According to an article in Psychology Today, “Almost all of the few polyandrous societies practice what anthropologists call fraternal polyandry, where a group of brothers share a wife.” This is the case in the Himalayas, where there is little land available for farming and agriculture, and families with more than one son would be faced with dividing up their land were each son to start their own family.
The solution? Find one wife for all of their sons, so that they can live together as one family and keep their family plot intact. And, as told in the National Geographic documentary Multiple Husbands, this arrangement works best when the wife is adept at “scheduling” time with each brother.
(Image: Flickr/Abhishek Singh)
Made popular in the west by Cosmopolitan magazine, the Kama Sutra was actually created over 500 years ago by the Indian sage Vatsyayana Maharshi.
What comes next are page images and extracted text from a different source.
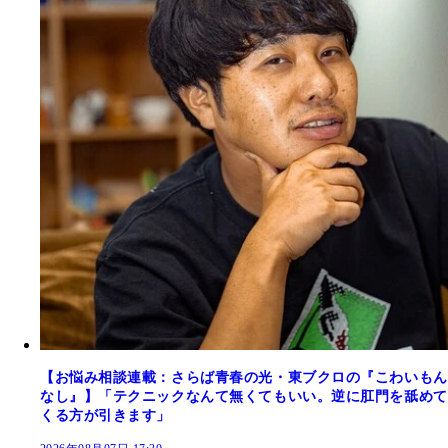
【お悩み相談連載：さらば青春の光・東ブクロの『こわいもん
なし』】「テクニックなんて無くてもいい。逆に肛門を舐めて
くる方が引きます」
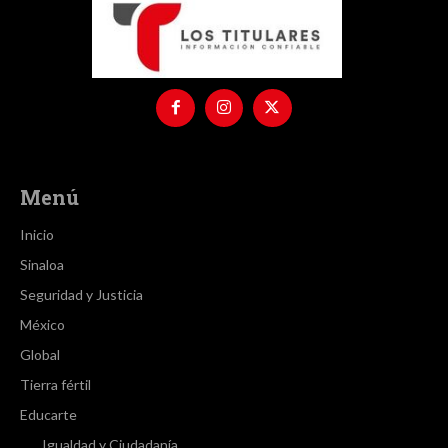
Menú
Inicio
Sinaloa
Seguridad y Justicia
México
Global
Tierra fértil
Educarte
Igualdad y Ciudadanía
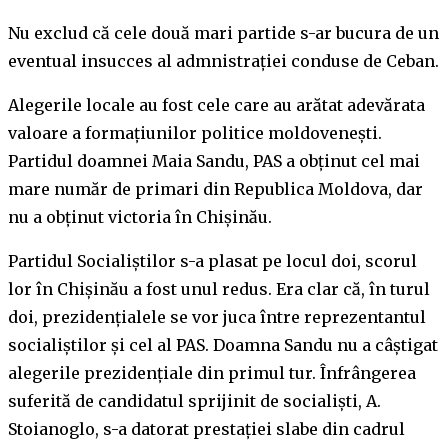
Nu exclud că cele două mari partide s-ar bucura de un
eventual insucces al admnistrației conduse de Ceban.
Alegerile locale au fost cele care au arătat adevărata
valoare a formațiunilor politice moldovenești.
Partidul doamnei Maia Sandu, PAS a obținut cel mai
mare număr de primari din Republica Moldova, dar
nu a obținut victoria în Chișinău.
Partidul Socialiștilor s-a plasat pe locul doi, scorul
lor în Chișinău a fost unul redus. Era clar că, în turul
doi, prezidențialele se vor juca între reprezentantul
socialiștilor și cel al PAS. Doamna Sandu nu a câștigat
alegerile prezidențiale din primul tur. Înfrângerea
suferită de candidatul sprijinit de socialiști, A.
Stoianoglo, s-a datorat prestației slabe din cadrul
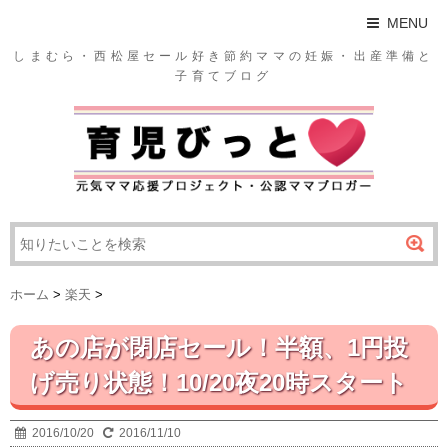
MENU
しまむら・西松屋セール好き節約ママの妊娠・出産準備と
子育てブログ
ホーム
>
楽天
>
あの店が閉店セール！半額、1円投
げ売り状態！10/20夜20時スタート
2016/10/20
2016/11/10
The Kama Sutra is more than a guide to sexual positions, it “deals with all aspects of sexual life, including the principles and techniques of sexual pleasure and how to best achieve ecstatic expression of life’s beauty.“
And it appears that the text was inspired by the Khajuraho Temples in Central India, built about a thousand years ago.
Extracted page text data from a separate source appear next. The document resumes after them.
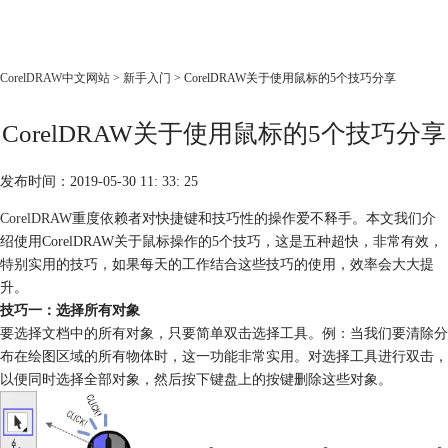
CorelDRAW
CorelDRAW中文网站
>
新手入门
> CorelDRAW关于使用鼠标的5个技巧分享
首页
CorelDRAW关于使用鼠标的5个技巧分享
产品
教程
发布时间：2019-05-30 11: 33: 25
老用户福利
CorelDRAW
重度依赖者对快捷键和技巧性的操作爱不释手。本文我们介
下载
绍使用CorelDRAW关于鼠标操作的5个技巧，这是五种超快，非常有效，
特别实用的技巧，如果每天的工作结合这些技巧的使用，效率会大大提
购买
升。
技巧一：选择所有对象
要选择文档中的所有对象，只要简单双击选择工具。例：当我们要清除分
布在绘图区域的所有物体时，这一功能非常实用。对选择工具进行双击，
以便同时选择全部对象，然后按下键盘上的按键删除这些对象。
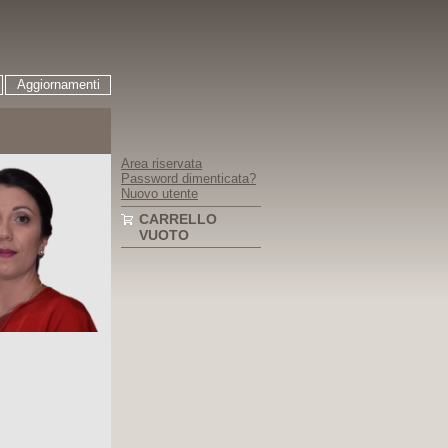
Aggiornamenti
Area riservata
Password dimenticata?
Nuovo utente
CARRELLO
VUOTO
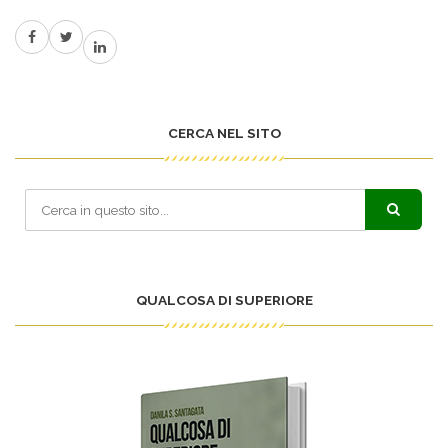
CERCA NEL SITO
QUALCOSA DI SUPERIORE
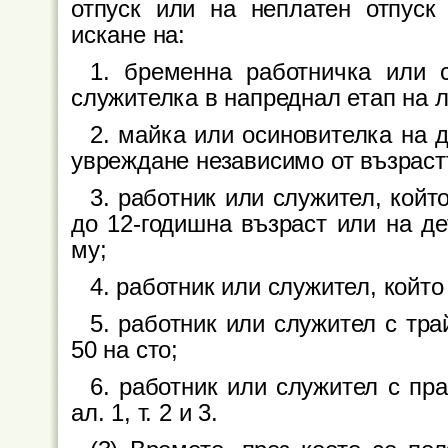
отпуск или на неплатен отпуск
искане на:
1. бременна работничка или 
служителка в напреднал етап на л
2. майка или осиновителка на д
увреждане независимо от възраст
3. работник или служител, койт
до 12-годишна възраст или на де
му;
4. работник или служител, койт
5. работник или служител с тр
50 на сто;
6. работник или служител с пра
ал. 1, т. 2 и 3.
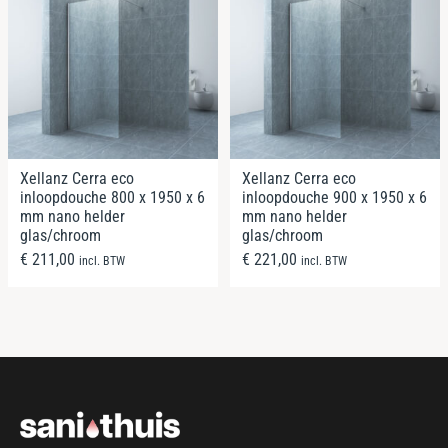
Xellanz Cerra eco
Xellanz Cerra eco
inloopdouche 800 x 1950 x 6
inloopdouche 900 x 1950 x 6
mm nano helder
mm nano helder
glas/chroom
glas/chroom
€
211,00
€
221,00
incl. BTW
incl. BTW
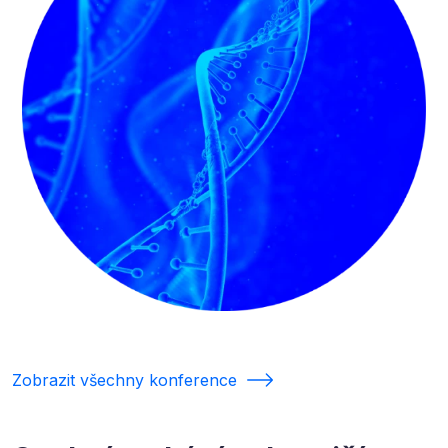
Zobrazit všechny konference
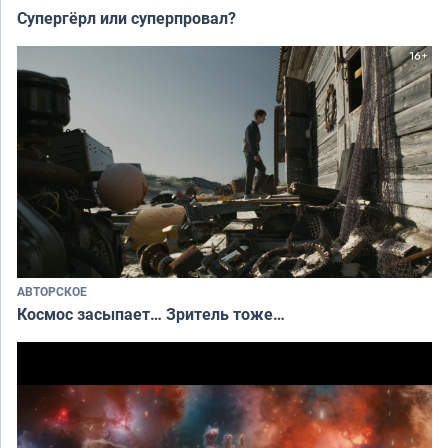
Супергёрл или суперпровал?
АВТОРСКОЕ
Космос засыпает… Зритель тоже…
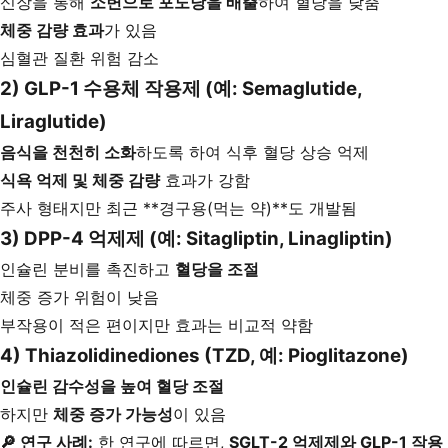
신장을 통해
소변으로 포도당을 배출
하여 혈당을 낮춤
체중 감량 효과
가 있음
심혈관 질환 위험 감소
2) GLP-1 수용체 작용제 (예: Semaglutide,
Liraglutide)
음식을 천천히 소화
하도록 하여 식후 혈당 상승 억제
식욕 억제 및 체중 감량
효과가 강함
주사 형태지만 최근 **경구용(먹는 약)**도 개발됨
3) DPP-4 억제제 (예: Sitagliptin, Linagliptin)
인슐린 분비를 촉진하고
혈당을 조절
체중 증가 위험이 낮음
부작용이 적은 편이지만 효과는 비교적 약함
4) Thiazolidinediones (TZD, 예: Pioglitazone)
인슐린 감수성을 높여 혈당 조절
하지만
체중 증가 가능성
이 있음
🔎 연구 사례:
한 연구에 따르면,
SGLT-2 억제제와 GLP-1 작용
Monty Python alum Terry Jones hosts the Discovery TV mini-series Ancient Inventions: The Kama Sutra and visits the temples, or “sex manual carved in stone” as he calls it. Jones says the temples were partly built as a form of instruction: “Since sexual pleasure leads you to a higher spiritual plane, religious leaders had to teach their followers how to perform this sacred duty.”
(Image: Flickr/Son of Groucho)
In ancient Egypt masturbation by a god was considered an act of creation and, “Atum [the god of creation] was believed to have created the universe by masturbating to ejaculation.“
According to Sex and Society, “even the ebb and flow of the Nile was thought to be caused by Atum’s ejaculation. This concept spurred the Egyptian pharaohs to ritually masturbate into the Nile to ensure an abundance of water.”
In the Discovery Channel documentary The Surprising History of Sex and Love, host Terry Jones says that the ancient Egyptians were so inspired by the act of self-stimulation that “at the festival of the god Min, who represented Pharaoh’s sexual potency, men masturbated in public.”
Whether represented in historical relics or standing on the local street corner, sex exists in every culture, but what’s considered normal and legal make it a vastly different story between global sheets.